今は週3回、晩酌していますね。飲むのは、「天狗櫻」(白石酒造)です。お湯割りにして飲む焼酎では、おれの中でナンバーワンです。 頑固な味というか、芋の香りが強いですね。白石酒造とは8年ぐらいの付き合いになるかな。 芋の収穫から、仕込み、蒸留まで、すべての工程は蔵で経験させてもらいました。 ここの若大将、自分より若いんですが、とにかく、芋の土作りから、こだわりが半端なくすごいんですよ。 しかも、熱い男なんです。近い将来、おれは1年間、この蔵に住み込んで芋の栽培から蒸留までの流れを知りたいと思っているんですよ。
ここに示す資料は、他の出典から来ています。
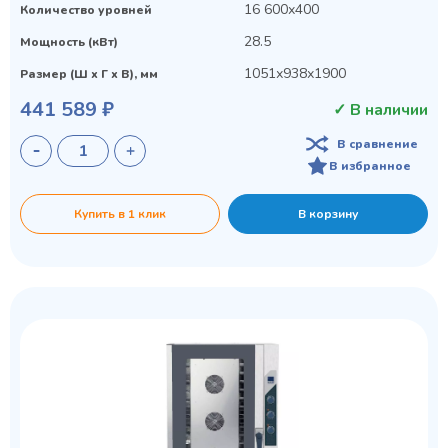
16 600х400
Количество уровней
28.5
Мощность (кВт)
1051х938х1900
Размер (Ш х Г х В), мм
441 589 ₽
✓ В наличии
В сравнение
В избранное
Купить в 1 клик
В корзину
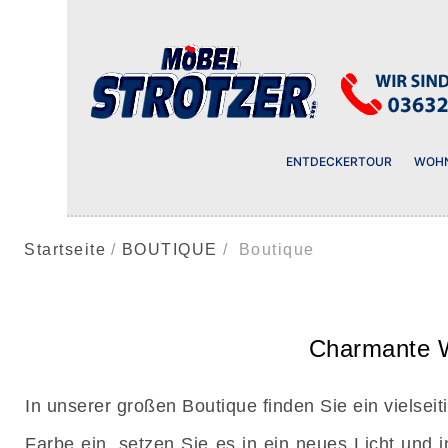
ENTDECKERTOUR
WOH
Startseite
BOUTIQUE
Boutique
Charmante W
In unserer großen Boutique finden Sie ein viel
Farbe ein, setzen Sie es in ein neues Licht und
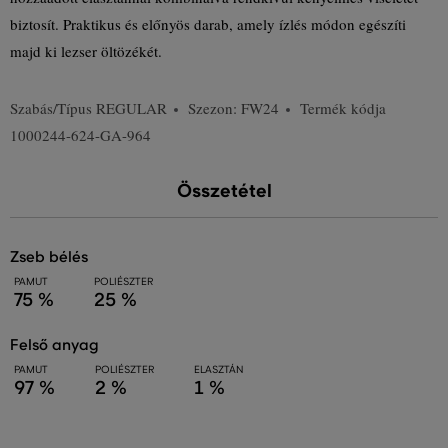
biztosít. Praktikus és előnyös darab, amely ízlés módon egészíti
majd ki lezser öltözékét.
Szabás/Típus
REGULAR
Szezon: FW24
Termék kódja
1000244-624-GA-964
Összetétel
zseb bélés
PAMUT
POLIÉSZTER
75 %
25 %
felső anyag
PAMUT
POLIÉSZTER
ELASZTÁN
97 %
2 %
1 %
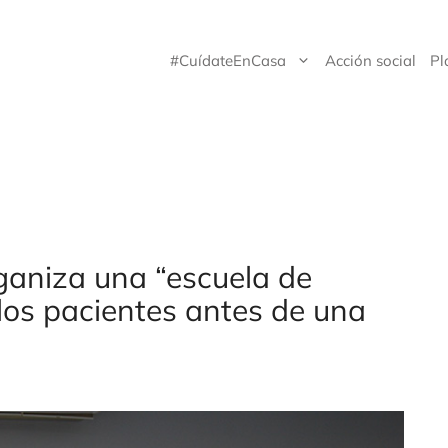
#CuídateEnCasa
Acción social
Pl
ganiza una “escuela de
 los pacientes antes de una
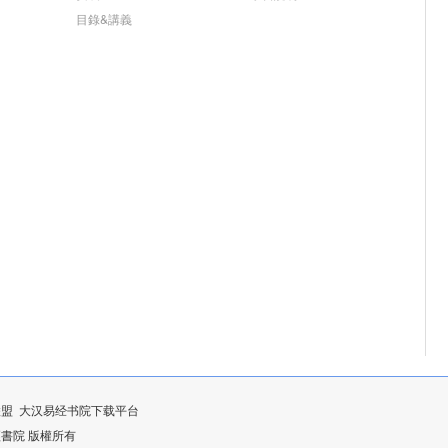
目錄&講義
联盟
大汉易经书院下载平台
漢易經書院 版權所有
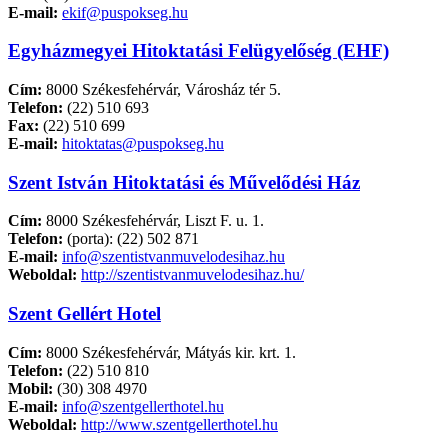
E-mail:
ekif@puspokseg.hu
Egyházmegyei Hitoktatási Felügyelőség (EHF)
Cím:
8000 Székesfehérvár, Városház tér 5.
Telefon:
(22) 510 693
Fax:
(22) 510 699
E-mail:
hitoktatas@puspokseg.hu
Szent István Hitoktatási és Művelődési Ház
Cím:
8000 Székesfehérvár, Liszt F. u. 1.
Telefon:
(porta): (22) 502 871
E-mail:
info@szentistvanmuvelodesihaz.hu
Weboldal:
http://szentistvanmuvelodesihaz.hu/
Szent Gellért Hotel
Cím:
8000 Székesfehérvár, Mátyás kir. krt. 1.
Telefon:
(22) 510 810
Mobil:
(30) 308 4970
E-mail:
info@szentgellerthotel.hu
Weboldal:
http://www.szentgellerthotel.hu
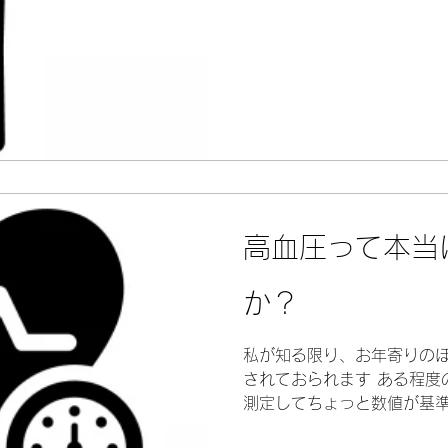
な疾患の初期症状の可能性があ
高血圧って本当
か？
私が知る限り、お年寄りの
されておられます ある程度
測定してちょっと数値が基
ね』と診断されて薬の服用が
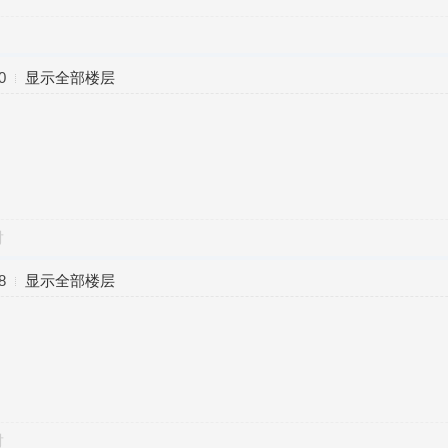
0
显示全部楼层
对
8
显示全部楼层
对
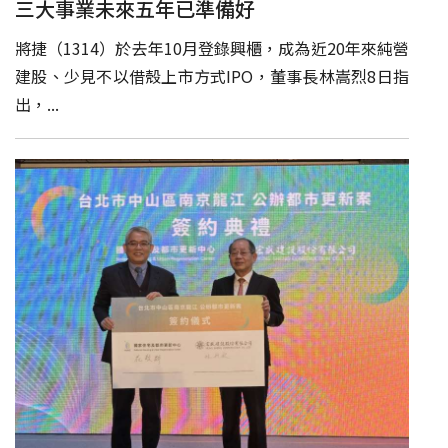
三大事業未來五年已準備好
將捷（1314）於去年10月登錄興櫃，成為近20年來純營
建股、少見不以借殼上市方式IPO，董事長林嵩烈8日指
出，...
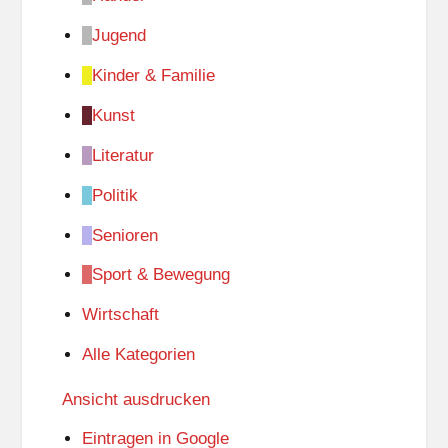
Jugend
Kinder & Familie
Kunst
Literatur
Politik
Senioren
Sport & Bewegung
Wirtschaft
Alle Kategorien
Ansicht
ausdrucken
Eintragen in
Google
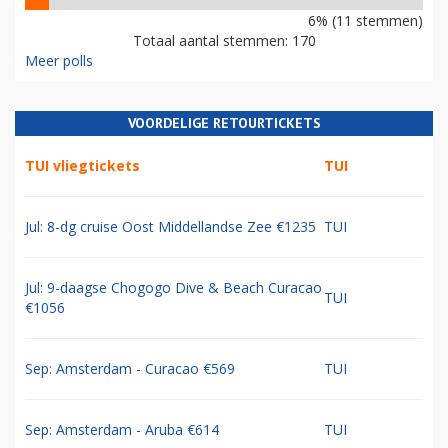
6% (11 stemmen)
Totaal aantal stemmen: 170
Meer polls
VOORDELIGE RETOURTICKETS
TUI vliegtickets
TUI
Jul: 8-dg cruise Oost Middellandse Zee €1235
TUI
Jul: 9-daagse Chogogo Dive & Beach Curacao
TUI
€1056
Sep: Amsterdam - Curacao €569
TUI
Sep: Amsterdam - Aruba €614
TUI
もう一つの晩酌の友は、「宮の露」(宮崎の小玉醸造)です。これは、オン・ザ・ロックですね。 クラッシュ氷(砕いた氷)で飲みます。お酒の個性、いい部分がすぐに出てくるんですよ。 おれは、お酒のいいところを、一番最初に味わってもらいたいから、店でも大きな氷の塊でなく、クラッシュで出すんです。 この焼酎、飲むとすごくほっとします。天狗櫻を「土」としたら、宮の露は「葉」という感じですかね。


プロフィール

山崎幸一郎さん

1976年生まれ。福岡市出身。幼い頃から料理人の夢を抱き、21歳の時に居酒屋「博多よかよか」をオープン、品揃え豊富な焼酎が人気を呼んで福岡の焼酎ブームの火付け役になった。2014年5月、 焼酎専門の居酒屋「博多島一」を開いた。現在は日本酒販売店も含めて3店舗を経営している。